Read labels: find the number of sugars in a serving and choose something with less sugar. Another caveat: some studies show that even sugary foods and drinks can create cravings for sweets.
Step 6: Cut sodium and increase potassium. Almost 1 in 3 American adults has high blood pressure, which is a major risk factor for heart disease, stroke, heart failure, and kidney disease. A diet high in sodium, low in potassium is linked to high blood pressure. Sodium is abundant in our diet. Many years ago it was used to preserve food, but today we have a taste for it and think low-sodium food is bland. To add some zip to your diet, replace the salt and the excess salt with spicy ingredients such as hot peppers or jalapeno peppers (also packed with vitamins and antioxidants), and your favorite spices without salt.
Be sure to read labels and avoid foods and drinks that are high in sodium.
Increasing the amount of potassium in your diet can help lower blood pressure. Bananas, oranges, potatoes with skins, and low-sodium V-8 juice are some of my favorite high-potassium (low-sodium) foods.
Step 7: Switch to whole grains. Focus on whole grains for the beneficial nutrients that can lower cholesterol and improve health. Whole grains are much tastier than refined white breads, cereals, pastas, and rice.
Some of my favorite grains include steel cut oats, kamut and quinoa. I eat my whole grains in the crock pot, Instant Pot or crock pot so I don’t have to monitor the cooking which usually takes 45-50 minutes on the stove. Many whole grains can be used to make a simple, tasty salad or can be eaten as a hot breakfast with fruits and nuts.
For a quick and easy whole grain hot meal, I like old oats cooked for 2 minutes in the microwave and it’s ready to eat.
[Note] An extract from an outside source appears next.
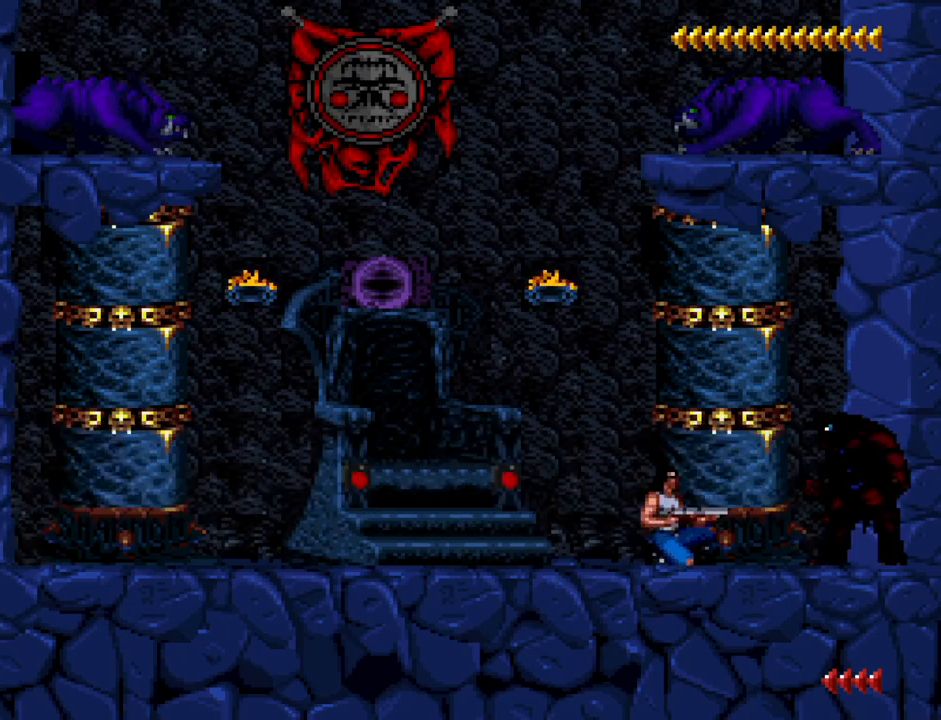
{"keys": [], "events": [[167, "num2", "down"], [250, "num2", "up"]]}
Top it with some dried cranberries and walnuts for added sweetness and texture. It’s quick and easy, cheap, tasty, filling – and healthy too!
Step 8: Reduce stress by taking time for yourself. With busy schedules, it’s important to take time out each day to rest, rejuvenate, and recharge! Walking is my time to relax, get away from the daily stress and enjoy some fresh air, music, or time to talk with friends and family. Choose something every day that allows you to take time for yourself: yoga, meditation, a hot bath, or anything that helps you recover. Allow yourself at least 10-15 minutes a day – Yes, you can!
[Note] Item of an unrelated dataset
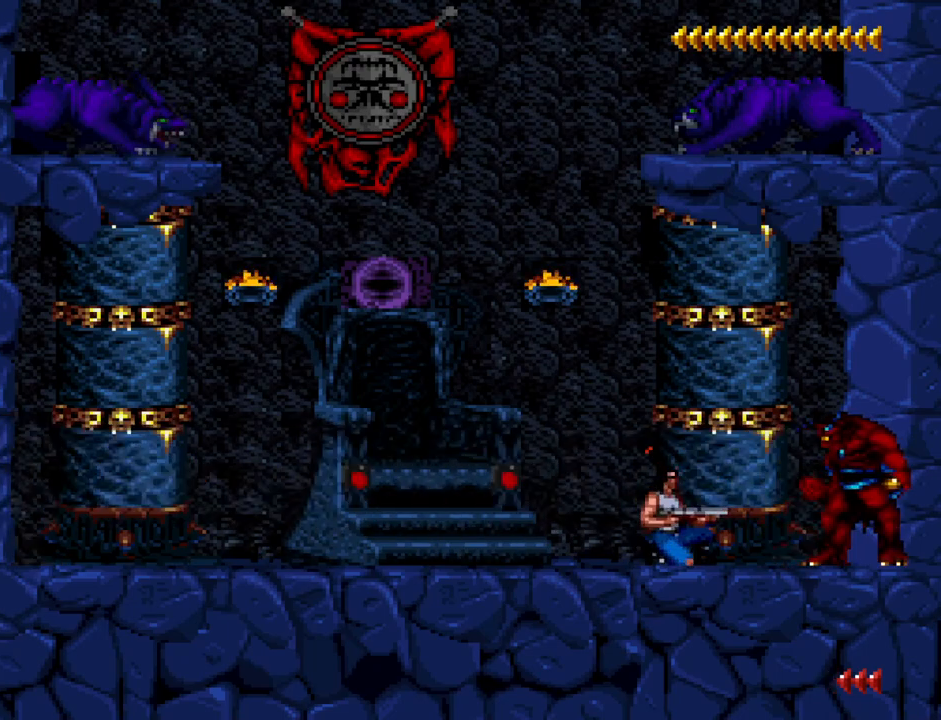
{"keys": ["d"], "events": [[317, "d", "down"]]}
Step 9: Include some stretching and strength training. Strength training is important for maintaining muscle mass, strength, and balance as we age. Stretching helps us avoid injury and reduce pain. Strengthening your core will protect you from back pain and injury, improve posture and help you look thinner – and who doesn’t want that?
Step 10: Believe you can do it. It takes time to develop new healthy habits. Try something that you believe you can succeed with, and move forward from there. The most important thing is to believe that you can change which becomes a commitment to your health.
Welcome to the future of heart health!